Second, Williams argues that the record does not support the finding that he left Archives’ “building for over an hour without punching out” on 4 October 2002. Initially, Williams testified that he did not leave work for an hour without punching out on that date, but later testified that it was “possible” that he left work without punching out. Archives submitted an exhibit that specifies Williams’ conduct on 4 October. The memo shows that Williams was observed leaving the warehouse without punching out around 4:30 p.m., that he returned to work at 5:45 and punched his time card, indicating that he punched out and left at 5:45, and that he punched his time card again at 6:45, indicating that he was returning after a one-hour break. This evidence reasonably supports the representative’s finding.
Williams also argues that the commissioner’s representative erred in concluding that he committed misconduct because no evidence in the record shows he deliberately ignored company policy or was unconcerned for his job. Employment misconduct means:
(1) any intentional conduct, on the job or off the job, that disregards the standards of behavior that an employer has the right to expect of the employee or disregards the employee’s duties and obligations to the employer; or
(2) negligent or indifferent conduct . . . that demonstrates a substantial lack of concern for the employment.
Minn. Stat. § 268.095, subd. 6 (a)(1), (2) (2002). For conduct to be intentional, it must be deliberate and not accidental. Houston v.

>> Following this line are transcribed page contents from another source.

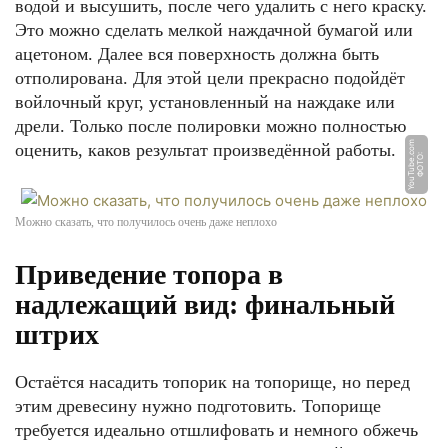
водой и высушить, после чего удалить с него краску.
Это можно сделать мелкой наждачной бумагой или
ацетоном. Далее вся поверхность должна быть
отполирована. Для этой цели прекрасно подойдёт
войлочный круг, установленный на наждаке или
дрели. Только после полировки можно полностью
m
оценить, каков результат произведённой работы.
Ф
О
Т
О:
Y
o
u
T
u
b
e.
c
o
Можно сказать, что получилось очень даже неплохо
Приведение топора в
надлежащий вид: финальный
штрих
Остаётся насадить топорик на топорище, но перед
этим древесину нужно подготовить. Топорище
требуется идеально отшлифовать и немного обжечь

Int’l Data Transfer Corp., 645 N.W.2d 144, 149 (Minn. 2002). An employer has the right to expect that its employees will follow its time-card procedures. See Ruzynski v. Cub Foods, Inc., 378 N.W.2d 660, 662-63 (Minn. App. 1985).

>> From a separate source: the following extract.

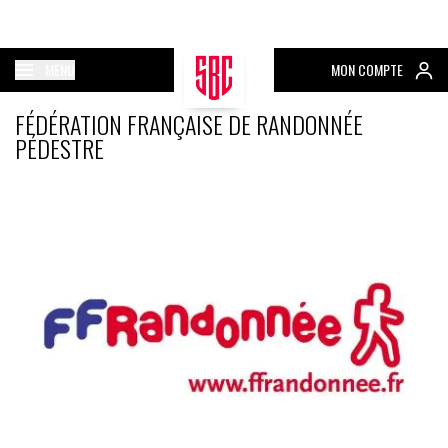
MENU
MON COMPTE
FÉDÉRATION FRANÇAISE DE RANDONNÉE
PÉDESTRE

The commissioner’s representative found that Williams’ actions “evince an intent to disregard the employer’s policies” and “demonstrate . . . negligent or indifferent conduct which shows a substantial lack of concern for his employment.” The record supports these findings. It shows that Williams repeatedly violated the policy by deliberately manipulating the time clock. His actions on 4 October also demonstrate his substantial lack of concern for his employment, considering that he had been warned that further policy violations would result in his termination. The representative’s findings support the conclusion that Williams was discharged for employment misconduct.
Finally, Williams argues that the commissioner’s representative erred by failing to make the same findings as the unemployment law judge. But the commissioner's representative is not bound by the unemployment law judge's interpretation of the record. Minn. Stat. § 268.105, subd. 2(c) (2002). And a reviewing court must examine the decision of the commissioner’s representative, rather than that of the unemployment law judge. Kalberg v. Park & Recreation Bd., 563 N.W.2d 275, 276 (Minn. App. 1997). Consequently, this argument has no merit.
 The legislature amended Minn. Stat. § 268.095 in 2003. The amendments change the definition of employment misconduct. Because Williams was discharged prior to 1 August 2003, the effective date of the new amendments, the 2002 statutes apply in this case.